The Times cited a report by the Iran Project, a group that includes mainstream ruling-class front men Brent Scowcroft and Zbigniew Brzezinski, two ex-national security advisers. The report estimated that a U.S. attack “could set back Iran’s nuclear program four years at most.” The Times’ conclusion: “The best strategy is for Israel to work with the United States and other major powers to tighten sanctions while pursuing negotiations.”
Mass Iran Invasion vs. World War III
But the Iran Project is hardly a pacifist organization. Bankrolled by the imperialist Rockefeller Brothers Fund, an organ of finance capital, its report assessed the troop strength needed to take out Iran once and for all. In light of U.S. rulers’ need to counter the growing might of China’s bosses, it cautioned against spreading U.S. forces too thin:
Even in order to fulfill the stated objective of ensuring that Iran never acquires a nuclear bomb, the U.S. would need to conduct a significantly expanded air and sea war over a prolonged period of time, likely several years. If the U.S. decided to seek a more ambitious objec-tive, such as regime change in Iran or undermining Iran’s influence in the region, then an even greater commitment of force would be required to occupy all or part of the country. Given Iran’s large size and population, and the strength of Iranian nationalism, we estimate that the occupation of Iran would require a commitment of resources and personnel greater than what the U.S. has expended over the past 10 years in the Iraq and Afghanistan wars combined.
Alternatively, some top advisors to U.S. rulers are suggesting that they say sit back and let Iran make a bomb or two. Iran’s oil barons, the ruling ayatollahs, could then become sitting ducks for thousands of Pentagon warheads. The U.S. would be better able to orchestrate world opinion into backing a war against “aggressor” Iran organizing an anti-China alliance.
John Mearsheimer, representing the Council on Foreign Relations think tank, proposed that “a nuclear-armed Iran ….would have hardly any offensive capability at all.” At the same time, he added, the United States could “extend its nuclear umbrella” to protect Saudi Arabia, which contains t`he world’s largest oil reserves (PBS, 7/9/12).
Mearsheimer looks beyond today’s arms standoff to the prospect of marshaling millions for global conflict under the U.S. and allied flags:
The United States and China are likely to engage in an intense security competition with considerable potential for war. Most of China’s neighbors — including India, Japan, Singapore, South Korea, Russia, and Vietnam — will join with the United States to contain China’s power (Current History, April 2006).
Evil, Yes! Lesser, No!
The international working class has no stake in this dogfight among the world’s imperialists. Communists in the Progressive Labor Party can give leadership to workers by exposing the bosses’ murderous schemes and advancing class war against the capitalists. Given the election circus in the U.S., much the same as in any other country, workers must avoid the trap of supporting one boss’s servant or another, Democrat or Republican. Capitalist elections are used by the ruling class to suck workers into believing the “lesser-evil” lie that Obama can represent our interests better than Romney.

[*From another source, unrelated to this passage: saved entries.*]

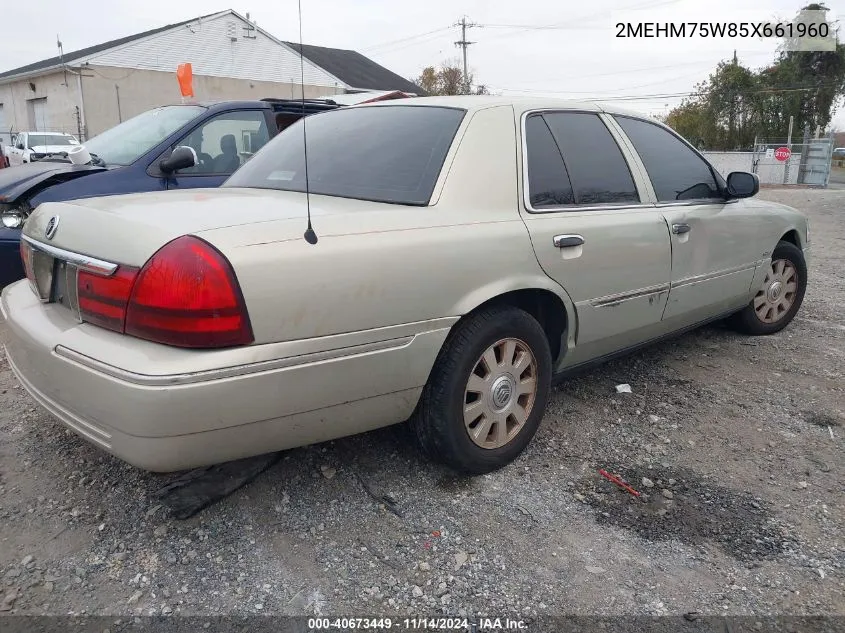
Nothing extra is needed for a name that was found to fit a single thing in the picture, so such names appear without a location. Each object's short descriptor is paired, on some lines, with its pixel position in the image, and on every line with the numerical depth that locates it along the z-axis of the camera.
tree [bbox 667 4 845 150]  35.06
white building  25.98
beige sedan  2.03
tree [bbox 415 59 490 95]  41.10
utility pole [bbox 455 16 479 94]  47.81
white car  19.76
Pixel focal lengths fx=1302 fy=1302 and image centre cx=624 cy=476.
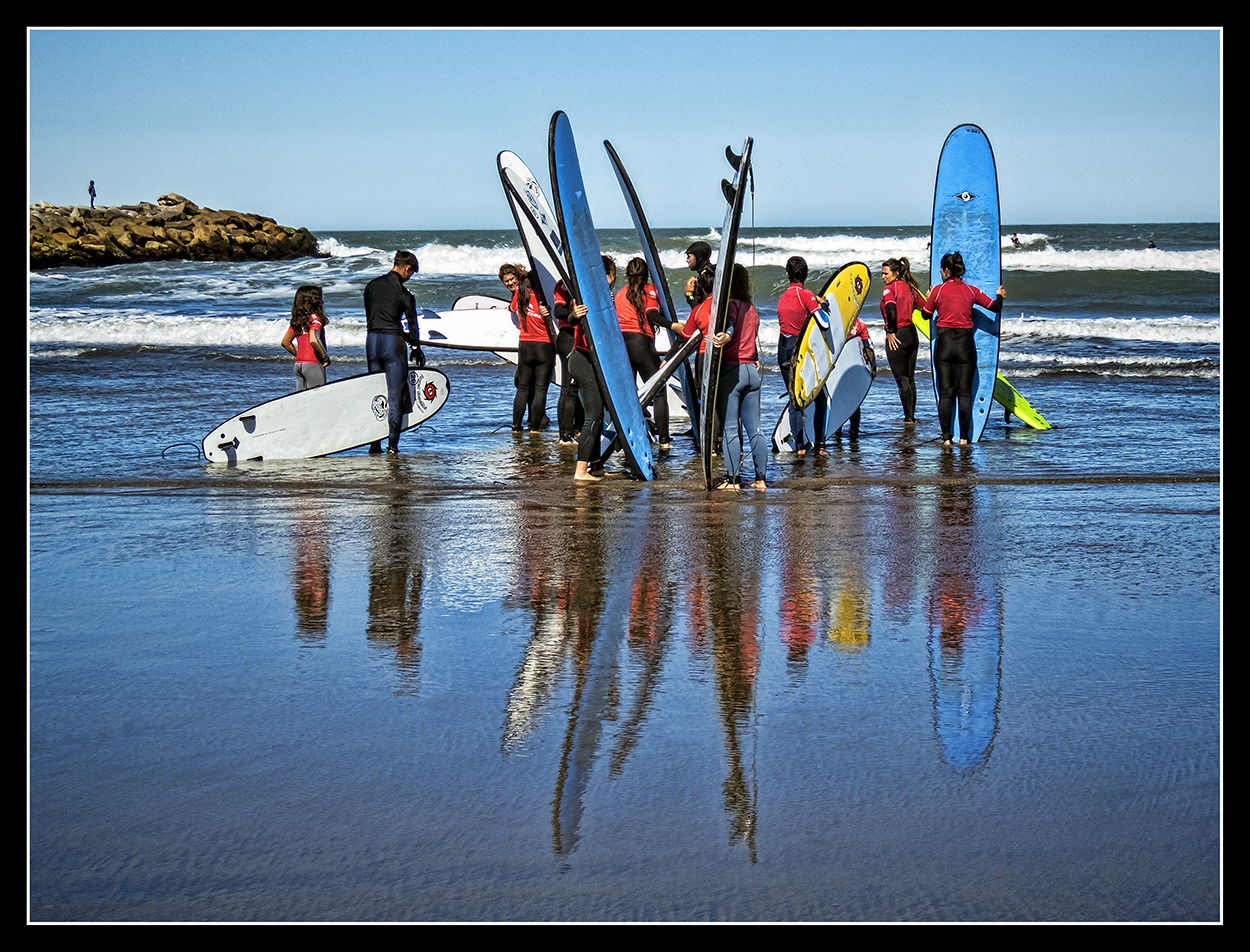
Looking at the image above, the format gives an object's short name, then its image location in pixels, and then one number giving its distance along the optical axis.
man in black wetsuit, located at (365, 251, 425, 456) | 11.41
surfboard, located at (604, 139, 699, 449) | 10.87
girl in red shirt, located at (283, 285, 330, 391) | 11.76
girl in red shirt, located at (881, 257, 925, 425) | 13.09
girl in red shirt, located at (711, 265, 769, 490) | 9.53
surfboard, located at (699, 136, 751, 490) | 9.23
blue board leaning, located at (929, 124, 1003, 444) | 12.82
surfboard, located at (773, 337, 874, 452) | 12.23
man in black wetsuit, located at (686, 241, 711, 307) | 10.19
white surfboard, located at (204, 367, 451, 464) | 11.51
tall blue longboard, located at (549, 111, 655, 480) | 9.39
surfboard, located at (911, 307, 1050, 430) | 13.89
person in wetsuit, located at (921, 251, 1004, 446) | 11.84
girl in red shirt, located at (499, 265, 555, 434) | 12.63
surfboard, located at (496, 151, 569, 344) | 11.91
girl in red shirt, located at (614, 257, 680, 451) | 10.89
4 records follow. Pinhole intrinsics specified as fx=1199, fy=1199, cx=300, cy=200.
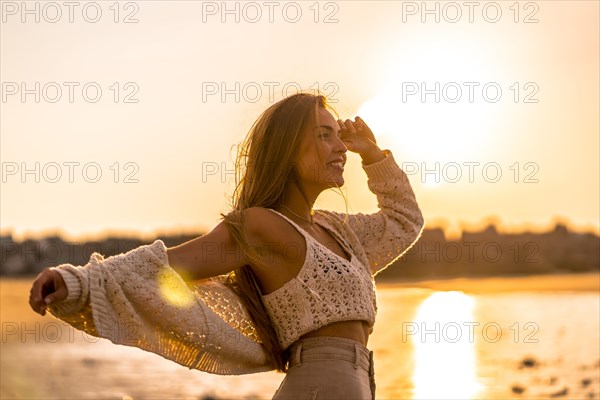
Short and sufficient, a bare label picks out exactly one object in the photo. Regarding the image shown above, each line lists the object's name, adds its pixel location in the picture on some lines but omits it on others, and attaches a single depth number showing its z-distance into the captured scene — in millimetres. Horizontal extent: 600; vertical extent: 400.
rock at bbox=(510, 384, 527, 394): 10102
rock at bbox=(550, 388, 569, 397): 9836
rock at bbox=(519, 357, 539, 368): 12067
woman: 3846
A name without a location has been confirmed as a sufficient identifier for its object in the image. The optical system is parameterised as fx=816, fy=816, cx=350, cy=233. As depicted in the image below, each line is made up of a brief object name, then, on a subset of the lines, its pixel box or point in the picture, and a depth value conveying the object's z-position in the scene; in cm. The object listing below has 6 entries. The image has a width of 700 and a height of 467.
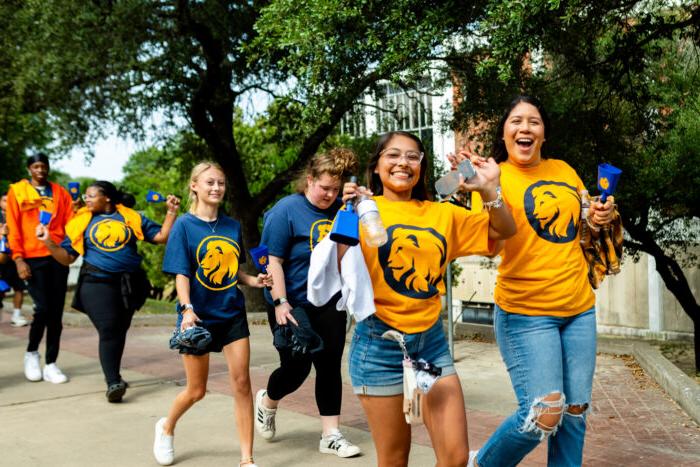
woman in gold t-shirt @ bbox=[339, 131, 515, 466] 320
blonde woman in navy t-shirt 461
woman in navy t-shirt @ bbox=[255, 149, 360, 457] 471
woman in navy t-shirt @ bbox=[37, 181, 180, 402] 662
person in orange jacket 753
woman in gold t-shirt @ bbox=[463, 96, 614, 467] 352
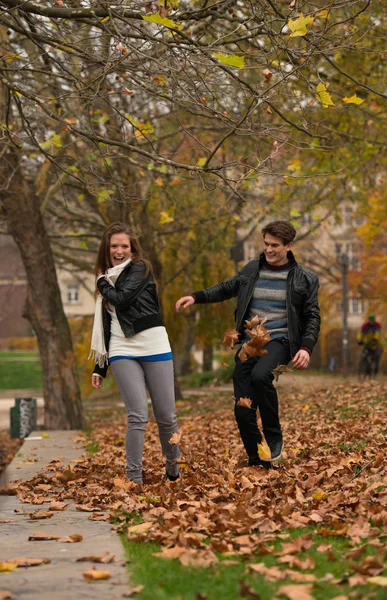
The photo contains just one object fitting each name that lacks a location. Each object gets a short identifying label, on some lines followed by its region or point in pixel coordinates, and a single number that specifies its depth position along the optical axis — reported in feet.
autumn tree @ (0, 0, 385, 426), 47.15
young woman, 41.62
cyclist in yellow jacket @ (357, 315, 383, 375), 154.64
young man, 42.80
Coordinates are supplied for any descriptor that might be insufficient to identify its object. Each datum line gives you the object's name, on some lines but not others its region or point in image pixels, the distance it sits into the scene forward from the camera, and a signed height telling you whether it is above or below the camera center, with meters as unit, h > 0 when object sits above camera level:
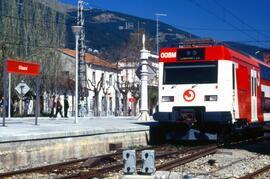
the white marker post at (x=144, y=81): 31.97 +2.00
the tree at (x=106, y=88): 68.20 +3.81
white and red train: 20.25 +0.97
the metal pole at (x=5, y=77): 20.05 +1.41
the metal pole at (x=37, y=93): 22.09 +0.93
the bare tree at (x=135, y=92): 68.62 +2.96
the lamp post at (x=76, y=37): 27.72 +3.92
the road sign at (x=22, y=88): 34.38 +1.76
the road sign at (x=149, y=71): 32.09 +2.55
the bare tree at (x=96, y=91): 60.95 +2.82
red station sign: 21.06 +1.90
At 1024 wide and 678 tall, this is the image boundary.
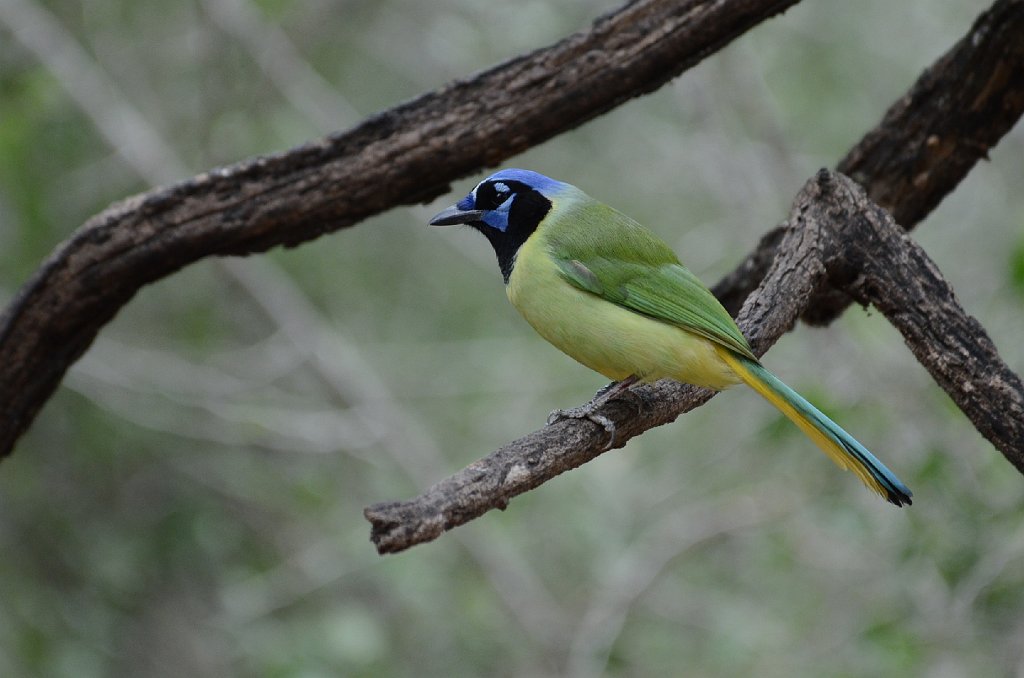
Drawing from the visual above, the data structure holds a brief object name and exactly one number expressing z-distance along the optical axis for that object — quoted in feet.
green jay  19.03
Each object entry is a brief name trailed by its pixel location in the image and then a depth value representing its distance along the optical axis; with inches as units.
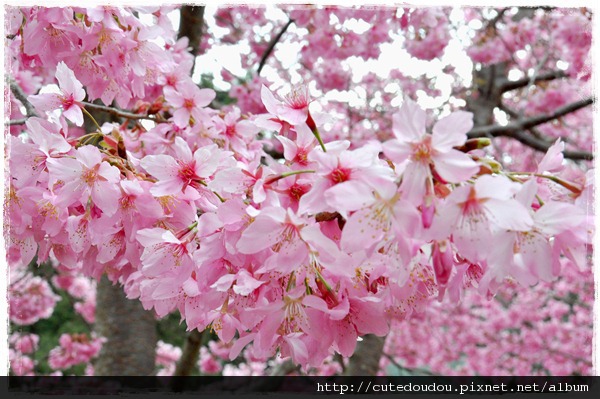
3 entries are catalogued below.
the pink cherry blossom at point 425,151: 17.0
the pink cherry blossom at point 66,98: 22.6
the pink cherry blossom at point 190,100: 26.2
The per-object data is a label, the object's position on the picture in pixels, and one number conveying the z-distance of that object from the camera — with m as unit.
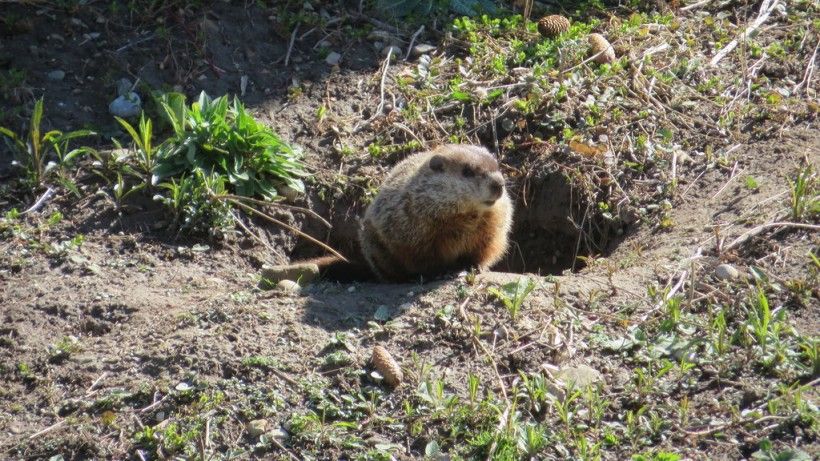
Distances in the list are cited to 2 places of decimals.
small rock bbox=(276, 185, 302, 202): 12.05
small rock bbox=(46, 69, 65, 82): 12.62
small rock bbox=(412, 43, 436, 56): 13.66
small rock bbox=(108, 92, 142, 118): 12.37
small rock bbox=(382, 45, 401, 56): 13.59
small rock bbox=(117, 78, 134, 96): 12.57
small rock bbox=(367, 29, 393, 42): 13.84
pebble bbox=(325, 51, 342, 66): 13.54
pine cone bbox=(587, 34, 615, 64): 12.91
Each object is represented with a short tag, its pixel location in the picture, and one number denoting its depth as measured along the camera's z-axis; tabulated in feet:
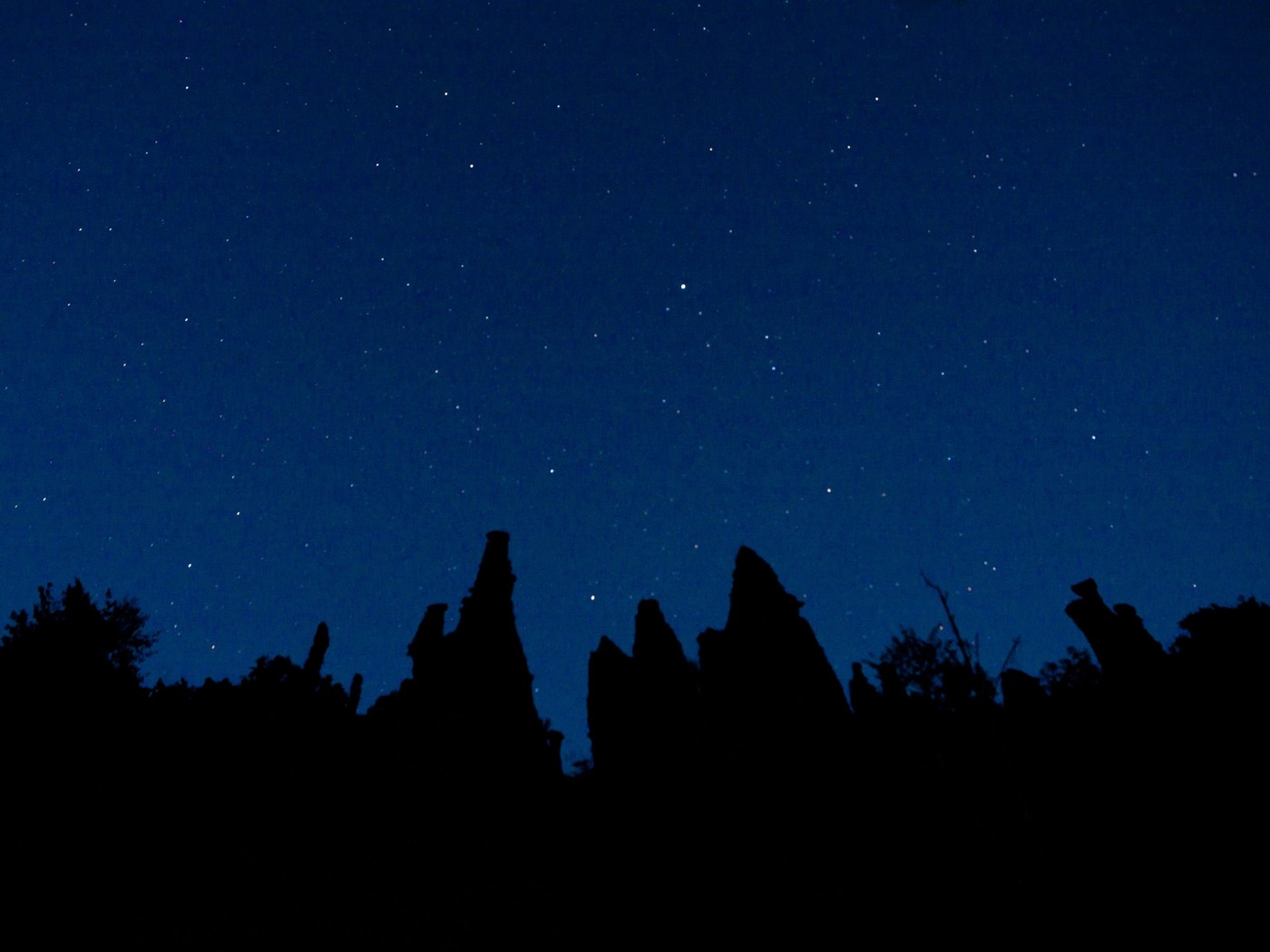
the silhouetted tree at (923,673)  121.49
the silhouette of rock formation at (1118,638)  116.06
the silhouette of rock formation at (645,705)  110.73
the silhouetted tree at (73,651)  126.31
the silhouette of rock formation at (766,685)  102.94
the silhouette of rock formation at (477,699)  108.78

A vote for either one of these bosses’ agents is a vote for continued mass unemployment, poverty, racism, and sexism, along with the slaughter of workers in imperialist wars. These are the necessary byproducts of the profit system, to which all politicians are wedded. It is up to PLP’ers and those we influence to win thousands and then millions in the international working class to the goal of destroying this hellish system and replacing it with communism. Only then will the world’s workers reap all the value that our labor — and only our labor — produces.